UPDATED 12:34 EDT / JUNE 06 2018

EMERGING TECH

Microsoft has deployed an underwater data center off the Scottish coast

Microsoft Corp. today revealed that it has deployed, or more precisely sunk, a self-contained data center in the waters off Scotland as part of a moonshot research initiative dubbed Project Natick.

The 40-foot-long capsule (pictured) holds 864 servers and 27.6 petabytes of storage. According Microsoft, the hardware inside is cooled by specialized radiators that use technology originally developed for submarines to pump in cold seawater from the outside.

The company will use the capsule to assess the economic viability of operating subsea data centers.
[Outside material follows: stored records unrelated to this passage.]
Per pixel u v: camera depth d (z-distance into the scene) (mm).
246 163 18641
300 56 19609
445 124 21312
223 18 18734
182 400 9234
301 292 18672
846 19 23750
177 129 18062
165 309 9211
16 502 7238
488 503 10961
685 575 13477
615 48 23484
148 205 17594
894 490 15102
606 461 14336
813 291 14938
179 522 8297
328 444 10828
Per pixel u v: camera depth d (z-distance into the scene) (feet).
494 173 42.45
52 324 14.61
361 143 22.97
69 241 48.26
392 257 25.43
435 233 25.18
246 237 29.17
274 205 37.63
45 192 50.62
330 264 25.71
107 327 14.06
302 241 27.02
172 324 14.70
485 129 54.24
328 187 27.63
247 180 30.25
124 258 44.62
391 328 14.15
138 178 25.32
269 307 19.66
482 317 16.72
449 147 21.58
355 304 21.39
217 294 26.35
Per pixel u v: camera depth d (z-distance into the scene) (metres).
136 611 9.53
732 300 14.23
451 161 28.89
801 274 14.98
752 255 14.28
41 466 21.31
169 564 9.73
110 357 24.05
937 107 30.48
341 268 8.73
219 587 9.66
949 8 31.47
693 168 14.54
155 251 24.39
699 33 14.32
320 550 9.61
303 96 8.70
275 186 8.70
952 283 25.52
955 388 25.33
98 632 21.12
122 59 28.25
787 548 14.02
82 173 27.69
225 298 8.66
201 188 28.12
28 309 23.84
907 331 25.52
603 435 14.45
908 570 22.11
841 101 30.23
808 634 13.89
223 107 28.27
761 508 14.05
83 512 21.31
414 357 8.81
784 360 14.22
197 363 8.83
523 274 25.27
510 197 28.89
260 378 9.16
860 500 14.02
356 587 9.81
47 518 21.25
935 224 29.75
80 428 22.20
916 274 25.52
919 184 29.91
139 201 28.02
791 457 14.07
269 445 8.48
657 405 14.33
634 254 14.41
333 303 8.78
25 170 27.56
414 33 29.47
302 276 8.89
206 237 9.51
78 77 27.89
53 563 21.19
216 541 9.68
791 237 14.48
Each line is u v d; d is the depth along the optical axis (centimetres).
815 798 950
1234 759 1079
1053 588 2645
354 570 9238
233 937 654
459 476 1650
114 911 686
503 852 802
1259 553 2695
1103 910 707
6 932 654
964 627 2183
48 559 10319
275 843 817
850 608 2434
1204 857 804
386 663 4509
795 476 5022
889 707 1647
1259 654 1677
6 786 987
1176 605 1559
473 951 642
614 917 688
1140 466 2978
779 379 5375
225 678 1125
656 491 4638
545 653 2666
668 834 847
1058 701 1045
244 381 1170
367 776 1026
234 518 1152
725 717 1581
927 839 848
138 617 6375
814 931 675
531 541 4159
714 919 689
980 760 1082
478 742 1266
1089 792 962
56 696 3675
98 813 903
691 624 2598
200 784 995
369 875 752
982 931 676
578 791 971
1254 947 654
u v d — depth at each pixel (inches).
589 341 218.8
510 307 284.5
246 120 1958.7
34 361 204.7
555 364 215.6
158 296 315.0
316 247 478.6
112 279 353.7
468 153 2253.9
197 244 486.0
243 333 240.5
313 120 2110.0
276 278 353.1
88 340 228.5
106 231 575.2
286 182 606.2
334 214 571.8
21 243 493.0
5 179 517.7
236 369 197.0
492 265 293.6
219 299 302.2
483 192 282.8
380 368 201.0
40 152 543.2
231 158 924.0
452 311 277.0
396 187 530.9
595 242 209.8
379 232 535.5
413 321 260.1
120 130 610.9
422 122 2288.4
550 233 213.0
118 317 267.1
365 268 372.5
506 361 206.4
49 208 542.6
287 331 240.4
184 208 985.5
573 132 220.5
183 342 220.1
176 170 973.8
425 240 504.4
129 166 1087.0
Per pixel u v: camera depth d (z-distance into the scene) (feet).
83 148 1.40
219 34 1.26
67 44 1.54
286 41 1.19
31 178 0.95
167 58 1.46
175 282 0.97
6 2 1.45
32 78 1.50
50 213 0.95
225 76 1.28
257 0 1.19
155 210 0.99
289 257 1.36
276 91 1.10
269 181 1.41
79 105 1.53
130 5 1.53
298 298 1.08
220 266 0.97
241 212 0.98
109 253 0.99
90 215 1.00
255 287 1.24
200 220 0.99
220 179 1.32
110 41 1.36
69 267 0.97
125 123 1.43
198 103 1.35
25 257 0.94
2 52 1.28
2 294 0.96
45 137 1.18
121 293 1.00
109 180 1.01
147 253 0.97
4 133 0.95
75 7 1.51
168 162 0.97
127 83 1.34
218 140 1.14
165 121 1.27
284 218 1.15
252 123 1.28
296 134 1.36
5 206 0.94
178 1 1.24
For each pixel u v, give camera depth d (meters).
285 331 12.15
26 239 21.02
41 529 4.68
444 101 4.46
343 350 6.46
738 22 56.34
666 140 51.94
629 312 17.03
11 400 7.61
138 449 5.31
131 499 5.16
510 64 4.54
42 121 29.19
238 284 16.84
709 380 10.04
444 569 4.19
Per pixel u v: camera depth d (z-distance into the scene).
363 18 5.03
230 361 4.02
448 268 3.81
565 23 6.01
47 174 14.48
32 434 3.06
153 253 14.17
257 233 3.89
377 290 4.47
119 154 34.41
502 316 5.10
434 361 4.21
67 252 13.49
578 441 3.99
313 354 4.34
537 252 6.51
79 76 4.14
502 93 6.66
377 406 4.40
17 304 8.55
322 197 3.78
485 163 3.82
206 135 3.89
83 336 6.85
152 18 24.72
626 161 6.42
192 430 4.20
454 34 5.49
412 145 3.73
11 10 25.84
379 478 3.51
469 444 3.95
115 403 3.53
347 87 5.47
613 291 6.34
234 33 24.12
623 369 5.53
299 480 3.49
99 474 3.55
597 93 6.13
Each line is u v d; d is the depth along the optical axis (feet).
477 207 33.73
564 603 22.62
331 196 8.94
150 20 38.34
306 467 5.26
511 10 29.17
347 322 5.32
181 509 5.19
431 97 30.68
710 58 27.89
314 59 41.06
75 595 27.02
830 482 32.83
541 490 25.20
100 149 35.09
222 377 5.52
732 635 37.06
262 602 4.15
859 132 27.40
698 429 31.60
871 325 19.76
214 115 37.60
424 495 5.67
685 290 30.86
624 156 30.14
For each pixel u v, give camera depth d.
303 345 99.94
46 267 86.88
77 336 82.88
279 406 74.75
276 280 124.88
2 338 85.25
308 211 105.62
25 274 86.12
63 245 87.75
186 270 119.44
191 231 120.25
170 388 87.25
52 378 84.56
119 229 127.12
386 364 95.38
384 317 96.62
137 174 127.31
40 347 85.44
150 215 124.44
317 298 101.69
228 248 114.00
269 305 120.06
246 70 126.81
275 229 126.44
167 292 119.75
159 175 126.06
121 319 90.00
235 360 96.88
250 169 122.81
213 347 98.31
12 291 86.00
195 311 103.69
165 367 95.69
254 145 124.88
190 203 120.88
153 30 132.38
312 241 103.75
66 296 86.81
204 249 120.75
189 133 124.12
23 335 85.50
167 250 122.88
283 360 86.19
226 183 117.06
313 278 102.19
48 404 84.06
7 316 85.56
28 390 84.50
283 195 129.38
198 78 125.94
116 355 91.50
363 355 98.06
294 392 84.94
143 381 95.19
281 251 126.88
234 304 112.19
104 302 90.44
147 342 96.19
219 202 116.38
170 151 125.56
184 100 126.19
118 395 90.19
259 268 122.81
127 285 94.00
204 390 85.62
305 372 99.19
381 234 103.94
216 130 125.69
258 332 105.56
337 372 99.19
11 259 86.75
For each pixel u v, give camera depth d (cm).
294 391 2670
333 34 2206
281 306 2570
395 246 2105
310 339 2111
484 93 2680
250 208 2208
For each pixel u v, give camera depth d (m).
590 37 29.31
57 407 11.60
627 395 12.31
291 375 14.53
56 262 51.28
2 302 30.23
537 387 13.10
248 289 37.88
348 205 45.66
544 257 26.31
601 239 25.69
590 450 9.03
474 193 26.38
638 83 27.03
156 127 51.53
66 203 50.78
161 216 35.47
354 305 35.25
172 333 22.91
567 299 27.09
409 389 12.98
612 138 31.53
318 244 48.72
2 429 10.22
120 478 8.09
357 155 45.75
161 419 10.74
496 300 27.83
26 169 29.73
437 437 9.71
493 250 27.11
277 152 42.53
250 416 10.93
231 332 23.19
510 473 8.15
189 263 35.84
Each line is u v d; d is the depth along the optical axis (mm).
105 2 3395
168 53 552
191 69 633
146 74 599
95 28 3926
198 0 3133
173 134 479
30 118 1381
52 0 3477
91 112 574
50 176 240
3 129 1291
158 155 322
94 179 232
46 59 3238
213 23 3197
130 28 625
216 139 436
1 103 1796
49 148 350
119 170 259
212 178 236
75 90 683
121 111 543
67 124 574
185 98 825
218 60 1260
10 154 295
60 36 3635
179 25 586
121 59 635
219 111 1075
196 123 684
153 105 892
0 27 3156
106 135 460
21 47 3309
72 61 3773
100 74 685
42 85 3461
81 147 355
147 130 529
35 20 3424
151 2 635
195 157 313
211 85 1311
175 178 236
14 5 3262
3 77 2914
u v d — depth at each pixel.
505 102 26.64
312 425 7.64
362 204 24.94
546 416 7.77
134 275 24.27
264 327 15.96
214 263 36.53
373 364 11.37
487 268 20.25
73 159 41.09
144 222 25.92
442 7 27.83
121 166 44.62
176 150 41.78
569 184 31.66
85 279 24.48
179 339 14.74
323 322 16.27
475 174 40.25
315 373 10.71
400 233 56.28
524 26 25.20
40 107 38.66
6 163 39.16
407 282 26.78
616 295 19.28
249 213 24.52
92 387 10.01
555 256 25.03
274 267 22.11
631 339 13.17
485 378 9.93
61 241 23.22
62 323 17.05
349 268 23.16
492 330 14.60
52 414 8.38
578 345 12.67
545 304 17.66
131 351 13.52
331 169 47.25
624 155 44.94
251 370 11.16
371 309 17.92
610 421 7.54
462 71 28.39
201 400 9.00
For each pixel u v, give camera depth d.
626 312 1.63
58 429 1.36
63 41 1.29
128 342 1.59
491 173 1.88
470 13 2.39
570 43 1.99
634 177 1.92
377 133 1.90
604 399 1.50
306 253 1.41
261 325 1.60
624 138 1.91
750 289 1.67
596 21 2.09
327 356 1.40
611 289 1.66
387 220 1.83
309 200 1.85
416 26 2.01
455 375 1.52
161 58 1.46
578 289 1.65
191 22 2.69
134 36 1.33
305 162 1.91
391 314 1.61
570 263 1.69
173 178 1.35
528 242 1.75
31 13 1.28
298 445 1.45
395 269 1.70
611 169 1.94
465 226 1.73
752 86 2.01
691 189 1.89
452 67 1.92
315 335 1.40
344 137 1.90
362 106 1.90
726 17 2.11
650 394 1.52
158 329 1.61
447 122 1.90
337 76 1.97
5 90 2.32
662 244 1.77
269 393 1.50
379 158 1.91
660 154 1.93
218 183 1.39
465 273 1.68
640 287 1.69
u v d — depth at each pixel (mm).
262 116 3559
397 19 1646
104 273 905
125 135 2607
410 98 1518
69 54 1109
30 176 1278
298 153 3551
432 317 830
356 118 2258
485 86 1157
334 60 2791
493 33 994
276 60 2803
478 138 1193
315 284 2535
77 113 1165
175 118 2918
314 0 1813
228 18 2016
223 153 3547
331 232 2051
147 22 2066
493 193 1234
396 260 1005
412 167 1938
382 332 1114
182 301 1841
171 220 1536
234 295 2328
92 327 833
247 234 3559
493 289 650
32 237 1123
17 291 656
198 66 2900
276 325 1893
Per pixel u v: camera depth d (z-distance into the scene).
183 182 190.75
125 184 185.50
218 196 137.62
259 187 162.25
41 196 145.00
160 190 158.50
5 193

Theoretically, harnessing the low water temperatures on the ocean floor could reduce the cost of cooling computing equipment, which is among biggest expenses for traditional land-based facilities. This approach would also ease the burden on the electricity grid in the process.

The potential benefit for users is faster access to online services. Strategically placing submerged data centers near coastal areas would help cut latency for the more than half of the world’s population that lives within 120 miles of a shoreline.

Of course, realizing this vision will be far easier said than done. Deploying a fleet of such undersea capsules would be a massively complex undertaking, at least judging by the amount of work it took Microsoft to deploy the one that it now has running.

The journey to get the data center to the bottom of the sea started at an assembly plant in France. Microsoft’s engineers bolted the capsule shut after they completed testing and shipped it off to Scotland on the back of an 18-wheel truck. From there, a barge equipped with a crane towed it out to sea for deployment.

“The marine crew used 10 winches, a crane, a gantry barge and a remotely operated vehicle that accompanied the datacenter on its journey.” the company detailed in a blog post. “A remotely operated vehicle retrieved a cable containing the fiber optic and power wiring from the seafloor and brought it to the surface where it was checked and attached to the datacenter, and the datacenter powered on.”

The engineers assigned to Project Natick will spend the next 12 months monitoring the data center’s performance and physical status. Peter Lee, the corporate vice president of Microsoft’s AI and Research division, mused that the lessons the company will learn in the process could help advance not just the project itself but also its land-based data centers. 

“When you go for a moonshot, you might not ever get to the moon,” Lee said. “It is great if you do, but, regardless, you learn a lot and there are unexpected spinoffs along the way. You get Velcro at some point. That is happening in this case. We are learning about disk failures, about rack design, about the mechanical engineering of cooling systems and those things will feedback into our normal datacenters.”